I look forward to your amended proposal.
>
>> I'm going to guess (a cynical guess) that many organisations will not
>> request the update to the automated addition of 'abuse-c:', leaving
>> multiple superfluous contacts.
>
> They are not superfluous. abusix started a test. We started an
> inofficial not public blacklist, which lists all abuse-contacts that are
> not working because the email address was bouncing. We offered that list
> to 5 ISPs and asked them to use this as a greylisting attribute. They
> did and the number of working email addresses at this ranges increased
> rapidly. ;-)
>
Interesting.
> There is somebody in the world who would do the same what rfc-ignorant
> is doing for domains in this case for IPs.
eeek.. but o.k..
>>
>> "more and more" appears vague. do you have any statistics? (section
>> 2)
>
> We have a statistic about how many IP ranges do not have propoer abuse
> contact information. And we have a round 20 ISPs within APNIC asking us
> to change the address were we should send abuse reports to.
is that:
1) because they don't want to get the reports from you?
or
2) because they _trust_ you and want you to have a good contact point, but not some 'others'?
> But we are
> working automatically so we any many other reporters in the world would
> like to see the single point of abuse-contact in the SPNIC whois
> information.
>
how many reporters? and what is the breakdown of them, ie ISP, LEA, CERT, ABUSIX-type org??
(trying to understand the problem, and what percentage is about the allocation holder, and what percentage for making the lives of the reporters easier)
>
>> I believe your disadvantages are understated. The examples above
>> suggest that the whois data is not consistent to the whois schema.
>> Adding a further change bites into a whois database consistency
>> issue, that really shouldn't exist, but does where the APNIC
>> secretariat will probably need to expend significant resources on
>> rectifying, provided they have resources to spare.
>
> The abuse-c is nothing else than an object somebody can link a handle
> (role or person) to. I can not see a problem with inconsistency.
>
The inconsistency appears to exist already. It will no doubt cost resources to fix.

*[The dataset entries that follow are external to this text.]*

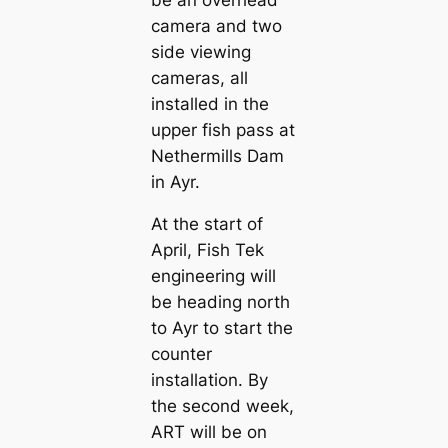
camera and two
side viewing
cameras, all
installed in the
upper fish pass at
Nethermills Dam
in Ayr.
At the start of
April, Fish Tek
engineering will
be heading north
to Ayr to start the
counter
installation. By
the second week,
ART will be on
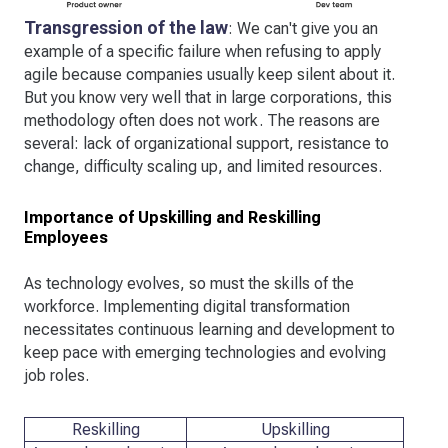
Transgression of the law
: We can't give you an
example of a specific failure when refusing to apply
agile because companies usually keep silent about it.
But you know very well that in large corporations, this
methodology often does not work. The reasons are
several: lack of organizational support, resistance to
change, difficulty scaling up, and limited resources.
Importance of Upskilling and Reskilling
Employees
As technology evolves, so must the skills of the
workforce. Implementing digital transformation
necessitates continuous learning and development to
keep pace with emerging technologies and evolving
job roles.
Reskilling
Upskilling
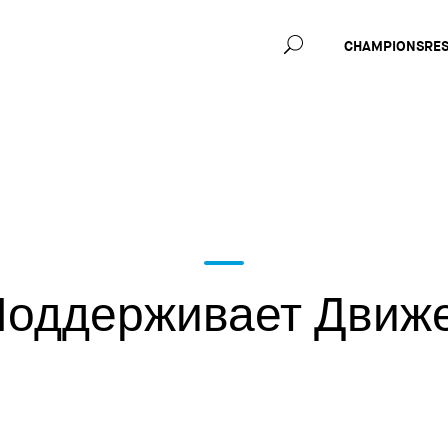
Main
CHAMPIONS
RE
navig
оддерживает Движ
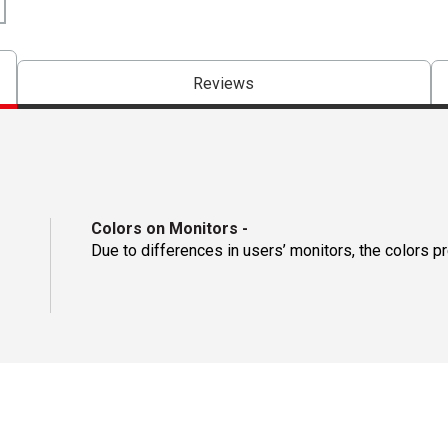
Reviews
Colors on Monitors
-
Due to differences in users’ monitors, the colors p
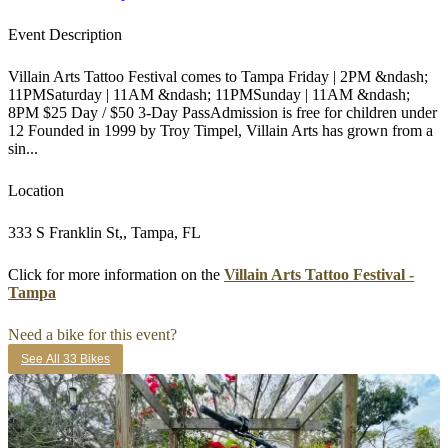
Event Description
Villain Arts Tattoo Festival comes to Tampa Friday | 2PM &ndash;
11PMSaturday | 11AM &ndash; 11PMSunday | 11AM &ndash;
8PM $25 Day / $50 3-Day PassAdmission is free for children under
12 Founded in 1999 by Troy Timpel, Villain Arts has grown from a
sin...
Location
333 S Franklin St,, Tampa, FL
Click for more information on the
Villain Arts Tattoo Festival -
Tampa
Need a bike for this event?
See All 33 Bikes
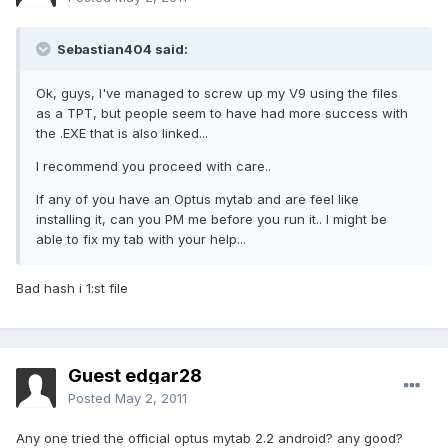
Sebastian404 said:
Ok, guys, I've managed to screw up my V9 using the files
as a TPT, but people seem to have had more success with
the .EXE that is also linked...
I recommend you proceed with care..
If any of you have an Optus mytab and are feel like
installing it, can you PM me before you run it.. I might be
able to fix my tab with your help...
Bad hash i 1:st file
Guest edgar28
Posted
May 2, 2011
Any one tried the official optus mytab 2.2 android? any good?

(ie objects with attributes that don't conform to schema/templates) So in adding this new object, a prudent organisation would clean up the data they had already, or at least do so in the process of adding the abuse-c attribute.
>> I would suggest that serious levels of contact information is not
>> found in whois, and if you wanted to try to 'force' the information
>> out of member organisations via the RIR I would suggest an RIR
>> facilitated LEA or 'trusted entity' web portal that provides a deeper
>> look into networks (under the conditions of the membership agreement)
>> to be of more use as less organisations would redirect those contacts
>> to /dev/null
>
> Full Nack.
> I don't like trusted entity webportals. Because you will always need
> somebody to decide what ist trustworthy and what is not. And my feeling
> about trust might be different from yours and the others. So who should
> decide that?
>
Trust in that space is a contractual item, and limited to those who are capable of meeting it. law enforcement agencies , national/state CERT teams, etc.
>
> As already mentioned above. We can not force anybody to be good. But we
> can help them who decided to be good to get better. This proposal is for
> all the APNIC network owners that send us emails and told us, that they
> wanna handle their abuse and asked us to change the addresses, because
> they have an abuse department, but no chance to publish their stuff in
> an appropriate way.
>
So 20 ISPs? yeah (from above)? So you want to make a change that provides 20 APNIC members with use of abuse-c. (of a membership of 2000+ members?)